§ **Task directions**: Which lines in the listing below contain the word "than"? Copy each one.

§ **Records to use**:
########
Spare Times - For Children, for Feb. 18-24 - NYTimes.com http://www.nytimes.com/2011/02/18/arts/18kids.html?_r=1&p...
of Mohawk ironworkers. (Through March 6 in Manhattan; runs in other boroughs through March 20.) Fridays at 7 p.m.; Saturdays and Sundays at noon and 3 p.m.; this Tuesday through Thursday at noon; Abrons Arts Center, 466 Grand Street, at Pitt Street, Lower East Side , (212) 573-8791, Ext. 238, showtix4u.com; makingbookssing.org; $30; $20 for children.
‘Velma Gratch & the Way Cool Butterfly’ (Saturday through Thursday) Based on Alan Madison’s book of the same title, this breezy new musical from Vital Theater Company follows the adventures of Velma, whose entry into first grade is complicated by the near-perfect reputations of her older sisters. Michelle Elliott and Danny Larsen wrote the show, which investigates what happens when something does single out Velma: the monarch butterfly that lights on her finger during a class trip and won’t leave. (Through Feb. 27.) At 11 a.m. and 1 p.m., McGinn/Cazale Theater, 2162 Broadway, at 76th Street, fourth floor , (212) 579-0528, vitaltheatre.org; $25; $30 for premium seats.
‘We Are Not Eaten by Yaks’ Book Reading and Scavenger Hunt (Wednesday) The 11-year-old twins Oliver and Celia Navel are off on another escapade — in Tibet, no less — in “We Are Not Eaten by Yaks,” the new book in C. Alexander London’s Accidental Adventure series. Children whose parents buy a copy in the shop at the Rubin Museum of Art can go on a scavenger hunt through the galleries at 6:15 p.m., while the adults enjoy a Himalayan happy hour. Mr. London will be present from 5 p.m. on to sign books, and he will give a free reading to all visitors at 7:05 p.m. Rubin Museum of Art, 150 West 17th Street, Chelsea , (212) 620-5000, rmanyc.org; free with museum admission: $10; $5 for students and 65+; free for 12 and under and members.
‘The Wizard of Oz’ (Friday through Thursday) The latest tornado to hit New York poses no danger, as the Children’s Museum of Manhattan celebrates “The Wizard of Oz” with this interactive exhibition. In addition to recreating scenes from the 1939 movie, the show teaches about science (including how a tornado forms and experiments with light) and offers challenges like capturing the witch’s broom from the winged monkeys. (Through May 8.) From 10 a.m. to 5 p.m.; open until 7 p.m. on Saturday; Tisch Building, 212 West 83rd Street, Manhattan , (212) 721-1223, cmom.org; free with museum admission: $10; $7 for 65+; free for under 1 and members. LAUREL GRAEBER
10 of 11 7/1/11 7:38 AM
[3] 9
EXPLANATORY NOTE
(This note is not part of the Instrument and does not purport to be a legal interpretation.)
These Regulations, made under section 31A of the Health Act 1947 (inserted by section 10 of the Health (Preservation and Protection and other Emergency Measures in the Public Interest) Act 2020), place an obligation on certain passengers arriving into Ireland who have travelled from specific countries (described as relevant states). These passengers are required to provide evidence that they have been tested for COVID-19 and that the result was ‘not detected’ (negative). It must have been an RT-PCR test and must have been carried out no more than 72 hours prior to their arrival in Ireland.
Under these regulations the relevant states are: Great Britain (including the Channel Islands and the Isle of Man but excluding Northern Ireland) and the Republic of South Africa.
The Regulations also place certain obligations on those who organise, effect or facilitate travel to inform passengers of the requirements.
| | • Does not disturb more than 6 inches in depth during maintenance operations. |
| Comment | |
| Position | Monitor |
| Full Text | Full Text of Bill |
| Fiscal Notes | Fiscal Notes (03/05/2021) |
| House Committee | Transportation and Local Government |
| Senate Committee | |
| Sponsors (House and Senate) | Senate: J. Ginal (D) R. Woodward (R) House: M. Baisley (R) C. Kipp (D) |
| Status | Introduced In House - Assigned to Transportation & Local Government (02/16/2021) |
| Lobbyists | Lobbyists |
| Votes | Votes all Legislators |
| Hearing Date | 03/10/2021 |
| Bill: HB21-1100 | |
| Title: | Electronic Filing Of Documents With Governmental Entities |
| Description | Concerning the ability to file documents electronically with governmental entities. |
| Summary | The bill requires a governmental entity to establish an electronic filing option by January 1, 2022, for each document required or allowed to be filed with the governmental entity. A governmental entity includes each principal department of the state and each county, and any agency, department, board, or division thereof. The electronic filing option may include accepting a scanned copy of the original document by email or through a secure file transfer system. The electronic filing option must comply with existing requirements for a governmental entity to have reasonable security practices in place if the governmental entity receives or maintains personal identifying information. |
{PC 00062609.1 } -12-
########
§ **Solved exercise**:
These Regulations, made under section 31A of the Health Act 1947 (inserted by section 10 of the Health (Preservation and Protection and other Emergency Measures in the Public Interest) Act 2020), place an obligation on certain passengers arriving into Ireland who have travelled from specific countries (described as relevant states). These passengers are required to provide evidence that they have been tested for COVID-19 and that the result was ‘not detected’ (negative). It must have been an RT-PCR test and must have been carried out no more than 72 hours prior to their arrival in Ireland.
| | • Does not disturb more than 6 inches in depth during maintenance operations. |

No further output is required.